吴青湘木然闭上双眼,随便萧洪再说什么,只当充耳不闻。
萧洪低着头,冷眼看她一副毫无反应,任他摆布的模样,心中不由生出一份不甘心、不解恨的索然无味,总觉得似乎缺了点什么——此刻他强迫她、玩弄她,凭她那么狡黠的一个人,却被自己滴水不漏的手段逼入绝境,最终不得不就范,这是多么扬眉吐气的一件事,为什么这会儿他又觉得怅然若失,冷冷清清?
这样一个美貌心狠,聪明倔强,僵硬而麻木地雌伏在他身下的吴娘子,似乎是他梦寐以求的,又似乎不是他真正想要的。
萧洪觉得有哪里不对,然而床笫之欢的快感终究太过强烈,他很快就放下了烦恼,假装没有注意到她惨白的脸色、紧咬的牙关,只一味往她身子里冲刺,喘息声变得越来越急促。
在攀上巅峰的最后一刹那,眼前骤然划过一道白光,在畅快到放空的状态里,萧洪的胸膛冷不防被狠狠推了一把,他的身体不由狼狈撤出,同时听到冷冷的一声:“出去。
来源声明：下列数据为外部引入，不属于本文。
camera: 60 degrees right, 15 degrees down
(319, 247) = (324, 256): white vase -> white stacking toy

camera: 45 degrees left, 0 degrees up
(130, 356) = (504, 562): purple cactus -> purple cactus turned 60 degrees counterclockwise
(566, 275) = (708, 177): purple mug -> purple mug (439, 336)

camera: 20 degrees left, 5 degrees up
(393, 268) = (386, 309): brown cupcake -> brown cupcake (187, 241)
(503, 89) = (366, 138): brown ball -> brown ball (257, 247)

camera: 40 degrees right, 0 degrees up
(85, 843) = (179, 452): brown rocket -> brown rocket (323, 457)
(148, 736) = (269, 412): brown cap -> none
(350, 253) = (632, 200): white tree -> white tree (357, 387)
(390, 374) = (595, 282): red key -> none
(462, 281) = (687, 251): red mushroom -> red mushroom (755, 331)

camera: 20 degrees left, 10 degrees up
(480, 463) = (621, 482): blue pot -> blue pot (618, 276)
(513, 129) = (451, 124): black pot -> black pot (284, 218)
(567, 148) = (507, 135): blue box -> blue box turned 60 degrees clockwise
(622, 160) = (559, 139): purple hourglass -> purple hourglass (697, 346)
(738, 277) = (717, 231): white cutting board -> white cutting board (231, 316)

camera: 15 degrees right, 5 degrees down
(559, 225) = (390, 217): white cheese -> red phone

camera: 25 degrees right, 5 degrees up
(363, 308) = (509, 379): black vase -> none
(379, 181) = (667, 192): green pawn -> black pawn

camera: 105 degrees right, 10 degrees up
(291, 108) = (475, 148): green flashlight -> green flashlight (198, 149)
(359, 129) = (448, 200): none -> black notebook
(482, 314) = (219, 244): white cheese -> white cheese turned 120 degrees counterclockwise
”
得意忘形的萧洪像被人泼了一桶冷水,看着喷溅在吴青湘小腹上的白浊粘液,顿时兴致败坏,愤愤道:“他除了姓李,什么地方比我强?让你宁肯旱着,都不肯跟我?”
吴青湘脸色苍白,一声不吭,起身草草地穿好衣服,才开口问:“我可以走了吗?”
“哼,”萧洪双手枕在脑后,看着她连一个正眼也不肯给自己的侧脸,想开口威胁,又觉得扫兴,咬着牙冷叱了一声,“滚。”
吴青湘立刻下床往外走,萧洪撩开帘子,看着她逃离的背影,心中一把怨毒的妒火,在阴暗处越烧越旺——那李怡不过就是个不得势的亲王,这女人凭什么看不起自己?不就是觉得太子洗马没多少实权嘛,等着瞧吧,看我加官进爵那一天,你还有没有能耐继续装清高!
吴青湘压低帷帽,一路匆匆走出国舅府,直到置身于车水马龙的大道上,才放任自己的眼泪爬满脸颊。
因为骑着驴子赶路,身下不时传来撕裂般的疼痛,恶心的感觉也越来越强烈,喉咙口一阵又一阵地往外冒酸水。她咬牙苦撑,到最后实在忍不住,只能用仅剩的定力将驴子赶到街角,跳下地对着墙根大吐特吐。
那个卑鄙之徒带给自己的污辱,她绝不会白白忍气吞声,吴青湘无力地倚着墙,握拳的指甲狠狠刺入掌心。
萧洪,我迟早要找到机会,将你挫骨扬灰。
作者有话要说:不好意思断更了几天,孩子直到今天才出院,等这两天顺下来,更新应该就可以恢复。我天天在医院陪床,到后来虽然仍有整夜的时间,却实在没法用来正常写文了。
祝大家身体健康。

☆、第120章 灰心
恨意让吴青湘疲软的身体再度有了力量,她咬着牙骑上驴子,忍耐着浑身不适赶回光王宅——只因为那里,才是可以供她静静舔舐伤口的地方。
刻骨的羞耻已经快要将她击垮,全凭着一股归家的信念支撑,当她抵达光王宅见到家丁的笑脸时,不由心头一暖,收住泪的眼眶又再度湿润。
隔着帷帽的轻纱,家丁看不见吴青湘颓丧的神色,兀自眉开眼笑地报喜:“吴娘子,光王醒了!”
“真的?”吴青湘精神一振,连说话的音色也明亮起来,“我这就去安正院。”
她将驴子丢给仆人料理,快步向府中走,磅薄的喜悦让她忘了身心上的创痛,只牵挂着病榻上刚刚醒转的李怡。
只要他能够好好的,自己吃的一切苦,忍的一切痛,就统统都值得。
眼看安正院遥遥在望,吴青湘摘下帷帽,迷蒙的泪眼含着笑意——那隔着重重高墙,让自己心心念念的人,就是能温暖她的阳光。
一如当年自己在绝处逢生时遇见他,她的愤怒、仇恨和绝望投进他琥珀色的眸子,只一眼便误了终身。
吴青湘低头抹去眼泪,径直走进安正院,守在堂前的王宗实见到她,立刻笑着搭话:“吴娘子来了?光王伤势好转可是天大的喜事,快别掉泪了。”
“知道他转危为安我就放心了,”吴青湘笑着回答,准备直接去寝室,“我去看看他。”
“等等,”王宗实将她拦住,为难地干笑道,“晁娘子抱着小嗣王来看光王,眼下正在屋中说话呢,娘子若是不介意,不妨先在这里等一等。”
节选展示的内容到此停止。